Based on the recollections of Clarence Day, Jr. as played by Jimmy Lydon here, Life With Father ran for eight years on Broadway for 3447 performances. It was brought to the stage by Howard Lindsay and his two partners, writing partner Russell Crouse who adapted Day's work to the stage and life partner Dorothy Stickney who with her husband got their career roles on Broadway. The play ran from 1939 through 1947 taking America right through World War II. The time that it was written and presented to the public may account for its popularity as the public might just have wanted reassurance of American values at that critical point.
As Lindsay and Stickney had no kind of movie box office, Warner Brothers decided to acquire William Powell for the lead and cast Irene Dunne as the wise mother who has learned just the right way to handle her husband and inevitably get what she wants.
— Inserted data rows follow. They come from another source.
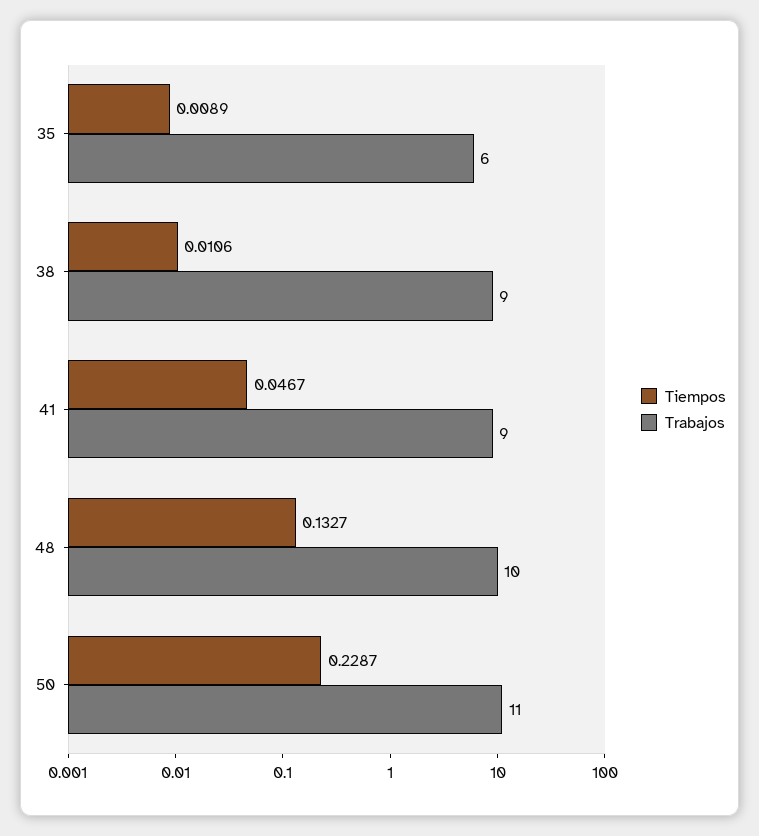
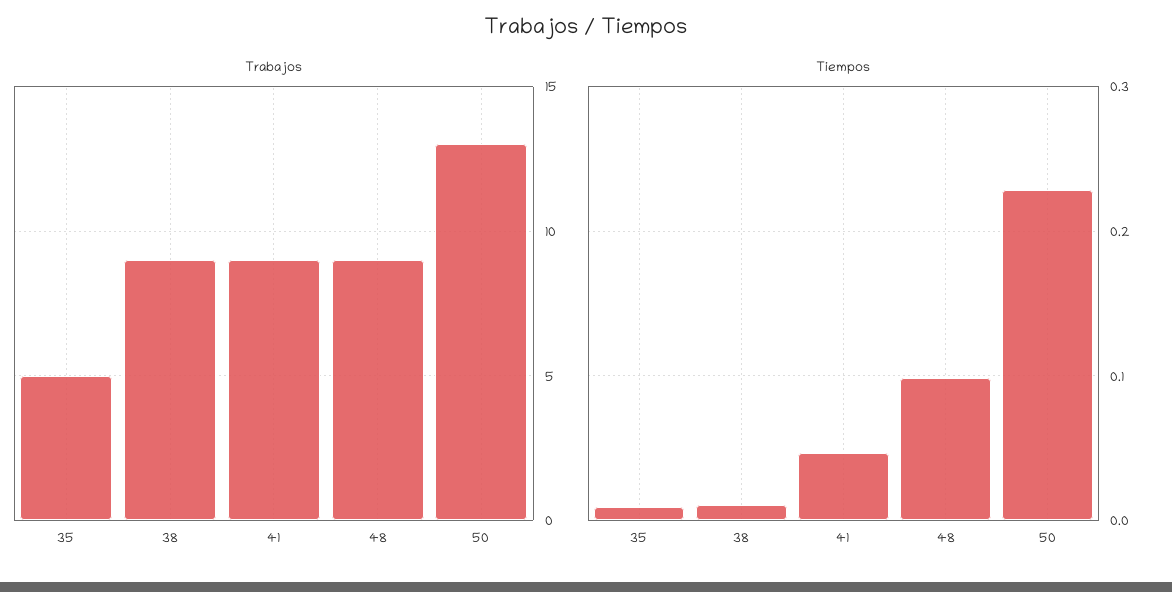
  {
    "Tiempos": {
      "35": 0.0089,
      "38": 0.0106,
      "41": 0.0467,
-     "48": 0.1327,
+     "48": 0.1,
      "50": 0.2287
    },
    "Trabajos": {
-     "35": 6,
+     "35": 5,
      "38": 9,
      "41": 9,
-     "48": 10,
+     "48": 9,
-     "50": 11
+     "50": 13
    }
  }

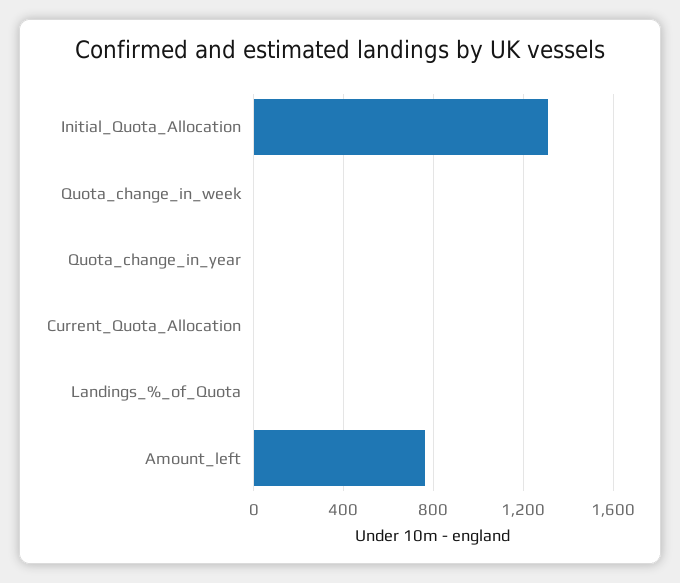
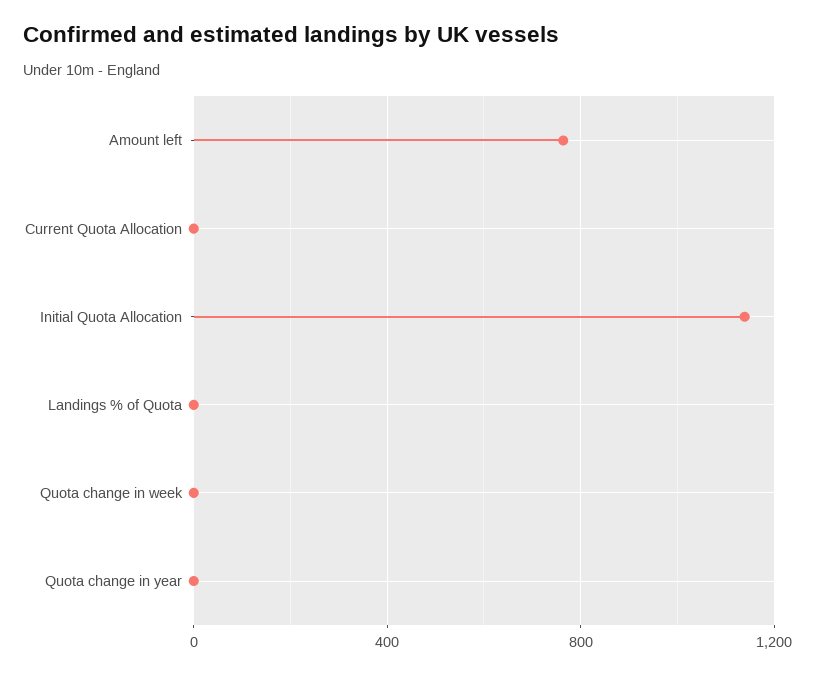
  {
-   "Initial_Quota_Allocation": 1300,
+   "Initial_Quota_Allocation": 1150,
    "Quota_change_in_week": 0,
    "Quota_change_in_year": 0,
    "Current_Quota_Allocation": 0,
    "Landings_%_of_Quota": 0,
    "Amount_left": 750
  }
Powell is a man who thinks when all else has failed, he can bellow his way through any situation. My favorite line in the play is when he tries to hire a maid and that title quote is when he's asked for references.
Warner paid a lot in loan outs for this film. Irene Dunne was not a contract employee of his studio and Elizabeth Taylor was also borrowed from MGM for the small, decorative part of a cousin that gets Jimmy Lydon and Martin Milner's hormones in an uproar. The part that Taylor plays was originated on Broadway by another future film star, Teresa Wright.
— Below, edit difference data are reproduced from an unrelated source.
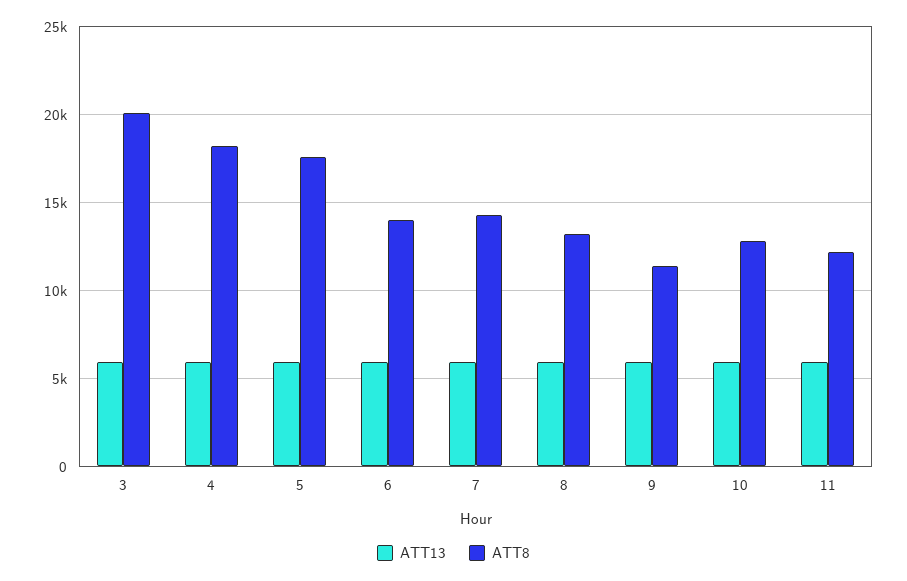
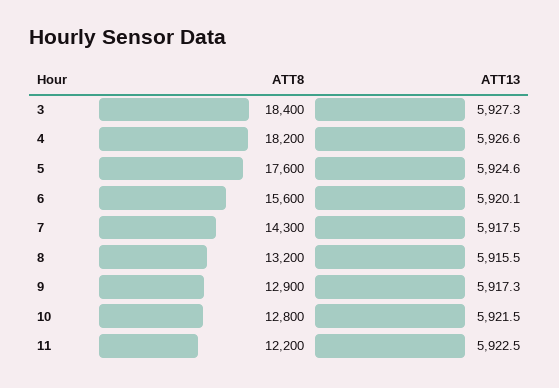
  {
    "ATT13": {
      "3": 5927.3,
      "4": 5926.6,
      "5": 5924.6,
      "6": 5920.1,
      "7": 5917.5,
      "8": 5915.5,
      "9": 5917.3,
      "10": 5921.5,
      "11": 5922.5
    },
    "ATT8": {
-     "3": 20000,
+     "3": 18400,
      "4": 18200,
      "5": 17600,
-     "6": 14000,
+     "6": 15600,
      "7": 14300,
      "8": 13200,
-     "9": 11500,
+     "9": 12900,
      "10": 12800,
      "11": 12200
    }
  }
Incidentally Martin Milner reminisced many years later about the film and said of all the boys and of course Powell, he was the only natural redhead among the lot.
Edmund Gwenn fresh from an Oscar himself for Miracle on 34th Street plays the Episcopalian minister who is trying to get a large contribution from Powell for a new church. Their discussion is also a highlight of the play and the fact that Powell had never been baptized is also a subject of a lot of humor.
Father still had life well into the Fifties with a television series adapted from the play that starred Leon Ames as dear old dad.
The play, the film still have a lot of character in it.